Segment Start: Document text

6. Bulb Socket: If you plan to use the bare bi-pin bulb (this is the most flexible option) then you'll need to score yourself a replacement bi-pin slug receiver from a MagCharger switch assembly. I buy mine from Cases4Less and their part number is ML-108-106 which costs $10.50.

That's all. Directions are as follows.

1. Unscrew the front face cap and replace the stock plastic lens with the Flashlightlens upgrade glass. Screw the face cap back on. make sure the O-rings are seated properly and do not screw down too hard or you risk cracking your lens. Note: The face cap is the ring at the very front of the light that has writing on it.

2. Then, replace the stock plastic reflector with the Fivemega aluminum upgrade unit. Screw back on the face cap and then unscrew the entire head.

Segment End: Document text
Segment Start: Raw data

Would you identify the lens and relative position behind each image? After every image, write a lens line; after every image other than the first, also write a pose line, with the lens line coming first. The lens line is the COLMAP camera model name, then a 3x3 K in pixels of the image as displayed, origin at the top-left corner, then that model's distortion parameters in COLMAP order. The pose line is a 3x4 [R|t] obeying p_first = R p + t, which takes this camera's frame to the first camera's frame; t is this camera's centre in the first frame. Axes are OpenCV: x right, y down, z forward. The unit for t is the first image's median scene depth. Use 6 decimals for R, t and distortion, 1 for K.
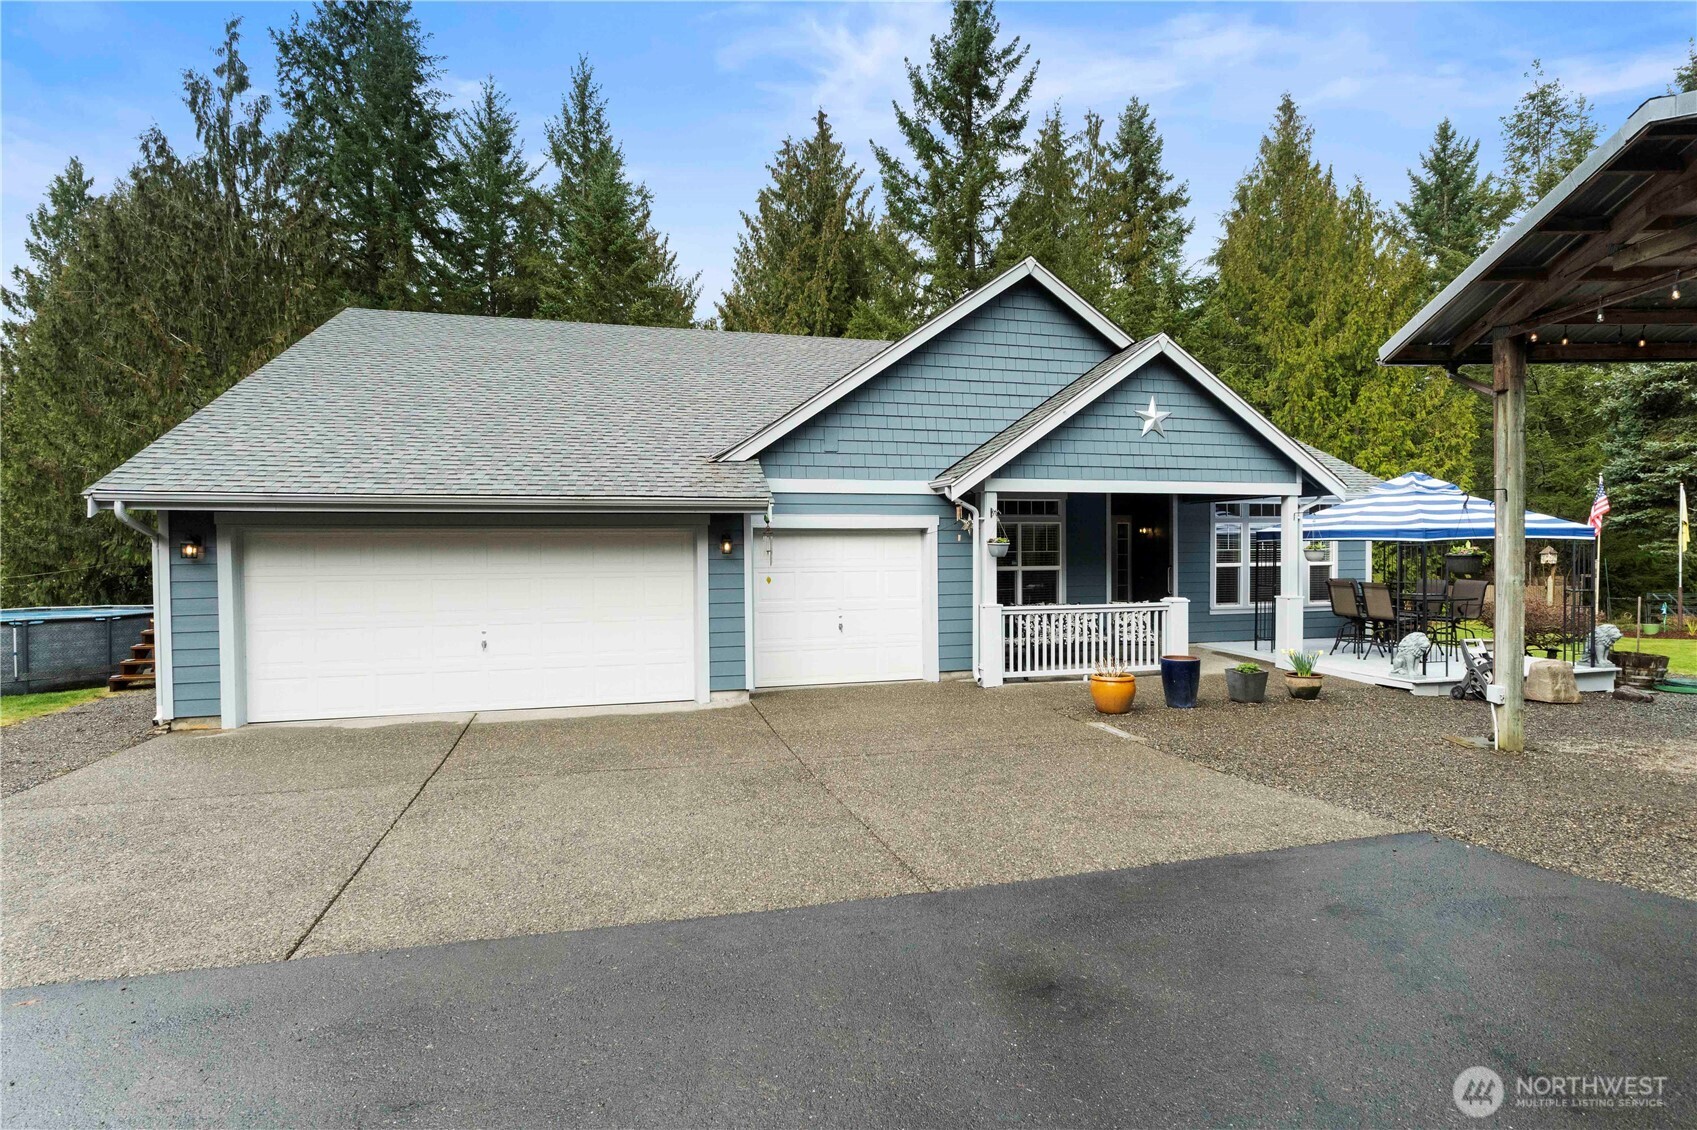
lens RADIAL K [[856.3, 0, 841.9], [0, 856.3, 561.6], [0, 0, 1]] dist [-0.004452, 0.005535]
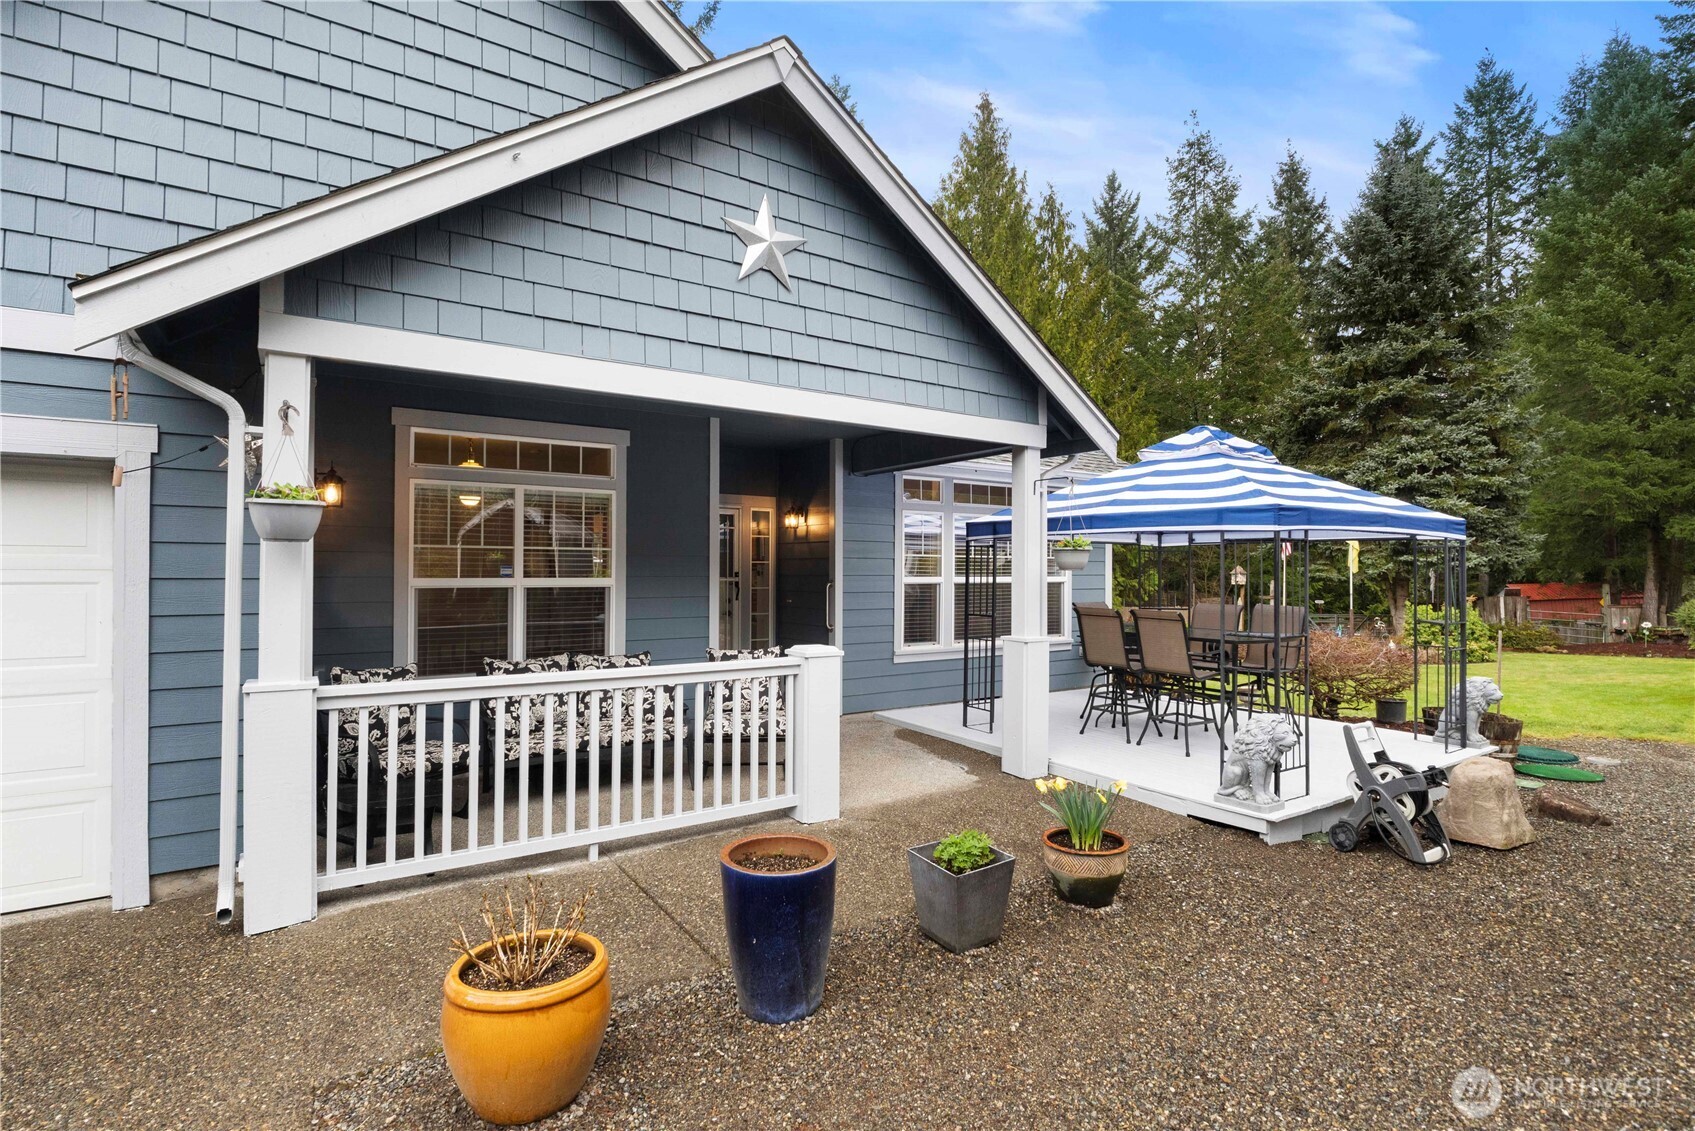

Segment End: Raw data

(Task A):
Update the flashlight upgrade guide from "6. Bulb Socket: If" through "are as follows.", changing "receiver" to "holder".
(Task B):
Carry on the flashlight upgrade guide from its last sentence.
The data is unrelated to the flashlight upgrade guide.

(Task output A):
6. Bulb Socket: If you plan to use the bare bi-pin bulb (this is the most flexible option) then you'll need to score yourself a replacement bi-pin slug holder from a MagCharger switch assembly. I buy mine from Cases4Less and their part number is ML-108-106 which costs $10.50.

That's all. Directions are as follows.

(Task output B):
3. While the head is off, plug in the bulb. If using the BP mod, stick the bulb pins into the two holes as far down as they will go. It might be useful to carefully clip off 2mm from the end of the pins to help focus. If using a potted bulb, simply replace the bulb as you normally would. Note: When reinstalling the head, I find that 2-3 wraps of teflon pipe thread tape around the threads elminates head wobble and helps maintain good bulb/reflector centering.

4. Stuff the batteries in the battery holder of your choice. Double and triple check for correct battery orientation. Remove the tailcap and load the battery carrier(s) into the torch. Before you do this, though, make sure the switch is in the "off" position.

5. Push the switch and bask in the 1,200 lumen (800 lumens out the front) glow of a genuine superlight that you've just assembled yourself!


--------- end cut & paste ----------

That is a bit out of date, items numbers 2, 4, 5 and 6 need to be updated. Here are my takes: 

2. Look for these in the group buy forum or B/S/T
4. Elektrolumens 3-to-d (v2) are out, check out the elektrolumens website to buy em. These are cheap $3.50 each and will hold your AA nimh batteries. Here!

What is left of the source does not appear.